=== DATA SUPPLIED ===

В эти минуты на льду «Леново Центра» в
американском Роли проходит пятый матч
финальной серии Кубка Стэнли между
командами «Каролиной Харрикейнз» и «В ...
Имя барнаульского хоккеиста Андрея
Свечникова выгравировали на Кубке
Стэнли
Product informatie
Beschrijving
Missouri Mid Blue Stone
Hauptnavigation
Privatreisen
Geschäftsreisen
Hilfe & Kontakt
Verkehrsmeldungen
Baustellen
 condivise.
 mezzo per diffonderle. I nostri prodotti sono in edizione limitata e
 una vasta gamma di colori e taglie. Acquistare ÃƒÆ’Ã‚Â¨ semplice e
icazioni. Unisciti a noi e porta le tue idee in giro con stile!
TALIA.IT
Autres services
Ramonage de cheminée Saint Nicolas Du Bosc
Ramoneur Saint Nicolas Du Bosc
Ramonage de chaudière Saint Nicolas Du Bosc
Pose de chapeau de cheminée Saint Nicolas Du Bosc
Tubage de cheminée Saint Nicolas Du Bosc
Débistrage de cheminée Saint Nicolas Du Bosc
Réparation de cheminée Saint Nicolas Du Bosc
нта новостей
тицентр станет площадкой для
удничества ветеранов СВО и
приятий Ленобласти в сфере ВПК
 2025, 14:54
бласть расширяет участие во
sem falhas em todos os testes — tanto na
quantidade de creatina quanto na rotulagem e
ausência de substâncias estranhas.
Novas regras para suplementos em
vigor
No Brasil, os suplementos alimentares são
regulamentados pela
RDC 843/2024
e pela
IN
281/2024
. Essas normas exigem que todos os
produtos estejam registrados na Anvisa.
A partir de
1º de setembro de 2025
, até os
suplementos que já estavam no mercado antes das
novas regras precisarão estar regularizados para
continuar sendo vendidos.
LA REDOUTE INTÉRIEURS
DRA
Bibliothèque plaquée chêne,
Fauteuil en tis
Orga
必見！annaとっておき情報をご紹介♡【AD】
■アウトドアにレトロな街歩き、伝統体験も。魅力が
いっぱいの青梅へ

===

## INSTRUCTIONS FOR THE TASK
Reproduce the records above, substituting "poêle" for every occurrence of "cheminée" and leaving all other text unchanged.

## OUTPUT FOR THIS TASK
В эти минуты на льду «Леново Центра» в
американском Роли проходит пятый матч
финальной серии Кубка Стэнли между
командами «Каролиной Харрикейнз» и «В ...
Имя барнаульского хоккеиста Андрея
Свечникова выгравировали на Кубке
Стэнли
Product informatie
Beschrijving
Missouri Mid Blue Stone
Hauptnavigation
Privatreisen
Geschäftsreisen
Hilfe & Kontakt
Verkehrsmeldungen
Baustellen
 condivise.
 mezzo per diffonderle. I nostri prodotti sono in edizione limitata e
 una vasta gamma di colori e taglie. Acquistare ÃƒÆ’Ã‚Â¨ semplice e
icazioni. Unisciti a noi e porta le tue idee in giro con stile!
TALIA.IT
Autres services
Ramonage de poêle Saint Nicolas Du Bosc
Ramoneur Saint Nicolas Du Bosc
Ramonage de chaudière Saint Nicolas Du Bosc
Pose de chapeau de poêle Saint Nicolas Du Bosc
Tubage de poêle Saint Nicolas Du Bosc
Débistrage de poêle Saint Nicolas Du Bosc
Réparation de poêle Saint Nicolas Du Bosc
нта новостей
тицентр станет площадкой для
удничества ветеранов СВО и
приятий Ленобласти в сфере ВПК
 2025, 14:54
бласть расширяет участие во
sem falhas em todos os testes — tanto na
quantidade de creatina quanto na rotulagem e
ausência de substâncias estranhas.
Novas regras para suplementos em
vigor
No Brasil, os suplementos alimentares são
regulamentados pela
RDC 843/2024
e pela
IN
281/2024
. Essas normas exigem que todos os
produtos estejam registrados na Anvisa.
A partir de
1º de setembro de 2025
, até os
suplementos que já estavam no mercado antes das
novas regras precisarão estar regularizados para
continuar sendo vendidos.
LA REDOUTE INTÉRIEURS
DRA
Bibliothèque plaquée chêne,
Fauteuil en tis
Orga
必見！annaとっておき情報をご紹介♡【AD】
■アウトドアにレトロな街歩き、伝統体験も。魅力が
いっぱいの青梅へ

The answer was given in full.